▶ [THE DATA]

┄┄┄┄┄┄┄┄┄┄┄┄┄┄┄┄┄┄┄┄

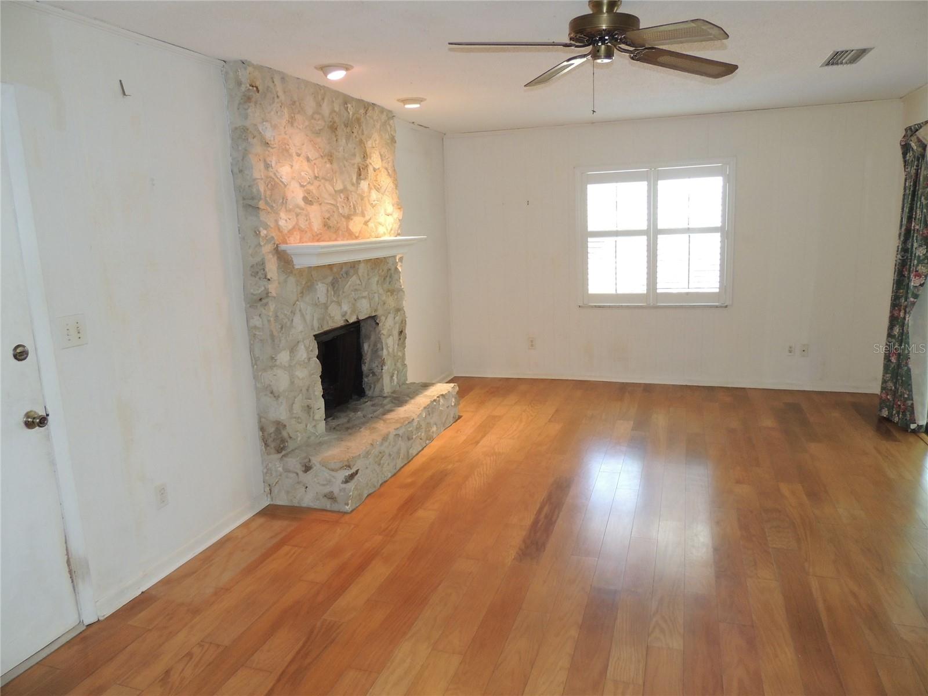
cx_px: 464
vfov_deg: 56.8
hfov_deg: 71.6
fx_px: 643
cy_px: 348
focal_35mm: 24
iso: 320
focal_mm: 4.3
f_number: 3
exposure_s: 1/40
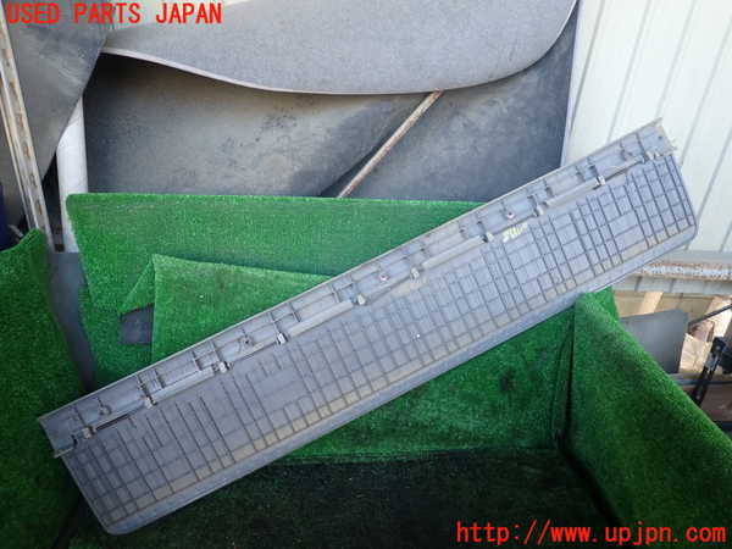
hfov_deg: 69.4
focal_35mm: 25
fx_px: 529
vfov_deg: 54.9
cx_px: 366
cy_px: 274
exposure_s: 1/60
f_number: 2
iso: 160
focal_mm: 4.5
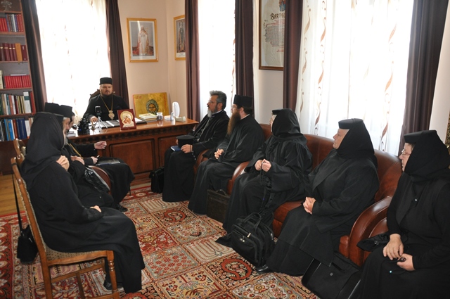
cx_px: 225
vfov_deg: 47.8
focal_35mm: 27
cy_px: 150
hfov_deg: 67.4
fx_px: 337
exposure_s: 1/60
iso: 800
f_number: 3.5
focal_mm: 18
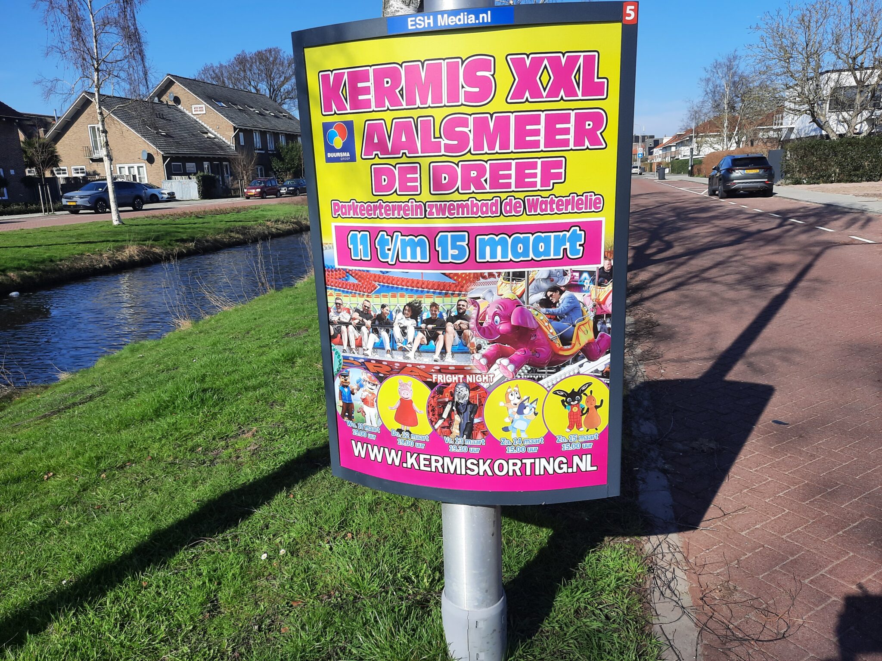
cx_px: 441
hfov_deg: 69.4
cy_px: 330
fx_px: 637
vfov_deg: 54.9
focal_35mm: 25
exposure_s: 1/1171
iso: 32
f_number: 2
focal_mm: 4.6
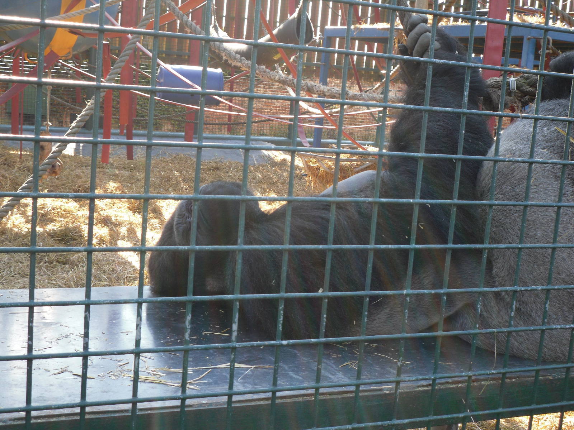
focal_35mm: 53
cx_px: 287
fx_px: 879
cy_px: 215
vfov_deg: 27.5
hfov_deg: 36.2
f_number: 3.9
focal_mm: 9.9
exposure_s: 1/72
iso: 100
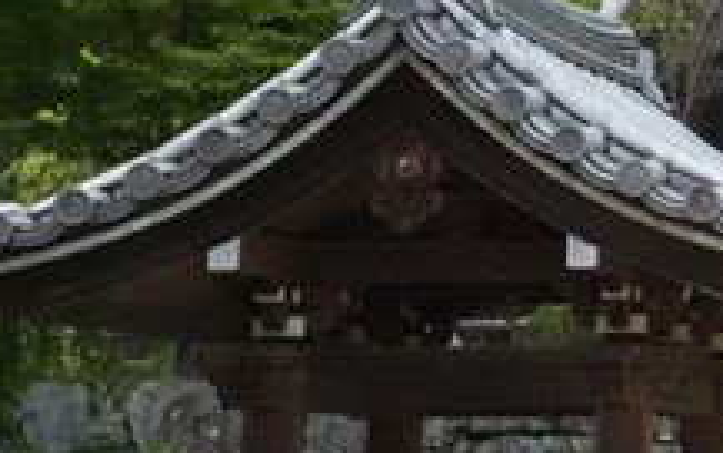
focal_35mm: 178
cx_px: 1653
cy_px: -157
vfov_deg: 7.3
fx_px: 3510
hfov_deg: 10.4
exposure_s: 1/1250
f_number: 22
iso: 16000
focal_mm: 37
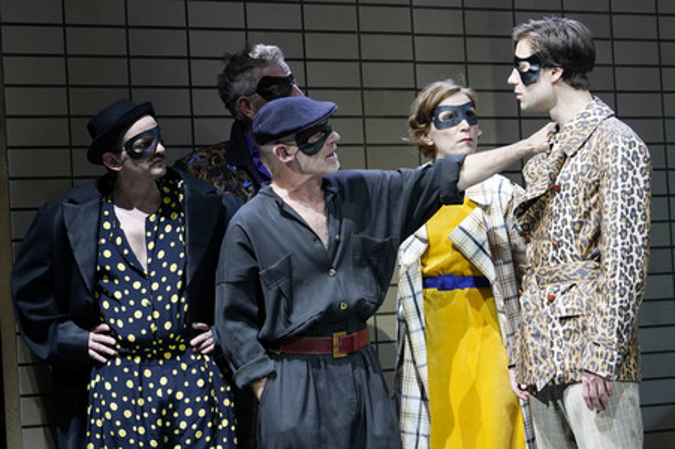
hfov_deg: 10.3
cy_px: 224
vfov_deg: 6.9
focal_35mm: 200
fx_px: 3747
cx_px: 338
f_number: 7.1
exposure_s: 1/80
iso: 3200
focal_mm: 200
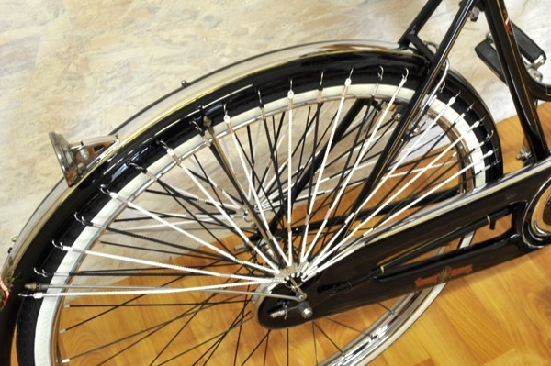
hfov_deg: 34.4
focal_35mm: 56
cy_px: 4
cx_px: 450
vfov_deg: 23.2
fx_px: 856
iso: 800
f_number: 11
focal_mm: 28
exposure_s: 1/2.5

┄┄┄┄┄┄┄┄┄┄┄┄┄┄┄┄┄┄┄┄

▶ [WHAT YOU NEED TO DO] Leaving out the pictures, output the listing above exactly as given.

▶ [OUTPUT FOR THIS TASK]
cx_px: 464
vfov_deg: 56.8
hfov_deg: 71.6
fx_px: 643
cy_px: 348
focal_35mm: 24
iso: 320
focal_mm: 4.3
f_number: 3
exposure_s: 1/40
hfov_deg: 69.4
focal_35mm: 25
fx_px: 529
vfov_deg: 54.9
cx_px: 366
cy_px: 274
exposure_s: 1/60
f_number: 2
iso: 160
focal_mm: 4.5
cx_px: 225
vfov_deg: 47.8
focal_35mm: 27
cy_px: 150
hfov_deg: 67.4
fx_px: 337
exposure_s: 1/60
iso: 800
f_number: 3.5
focal_mm: 18
cx_px: 441
hfov_deg: 69.4
cy_px: 330
fx_px: 637
vfov_deg: 54.9
focal_35mm: 25
exposure_s: 1/1171
iso: 32
f_number: 2
focal_mm: 4.6
focal_35mm: 53
cx_px: 287
fx_px: 879
cy_px: 215
vfov_deg: 27.5
hfov_deg: 36.2
f_number: 3.9
focal_mm: 9.9
exposure_s: 1/72
iso: 100
focal_35mm: 178
cx_px: 1653
cy_px: -157
vfov_deg: 7.3
fx_px: 3510
hfov_deg: 10.4
exposure_s: 1/1250
f_number: 22
iso: 16000
focal_mm: 37
hfov_deg: 10.3
cy_px: 224
vfov_deg: 6.9
focal_35mm: 200
fx_px: 3747
cx_px: 338
f_number: 7.1
exposure_s: 1/80
iso: 3200
focal_mm: 200
hfov_deg: 34.4
focal_35mm: 56
cy_px: 4
cx_px: 450
vfov_deg: 23.2
fx_px: 856
iso: 800
f_number: 11
focal_mm: 28
exposure_s: 1/2.5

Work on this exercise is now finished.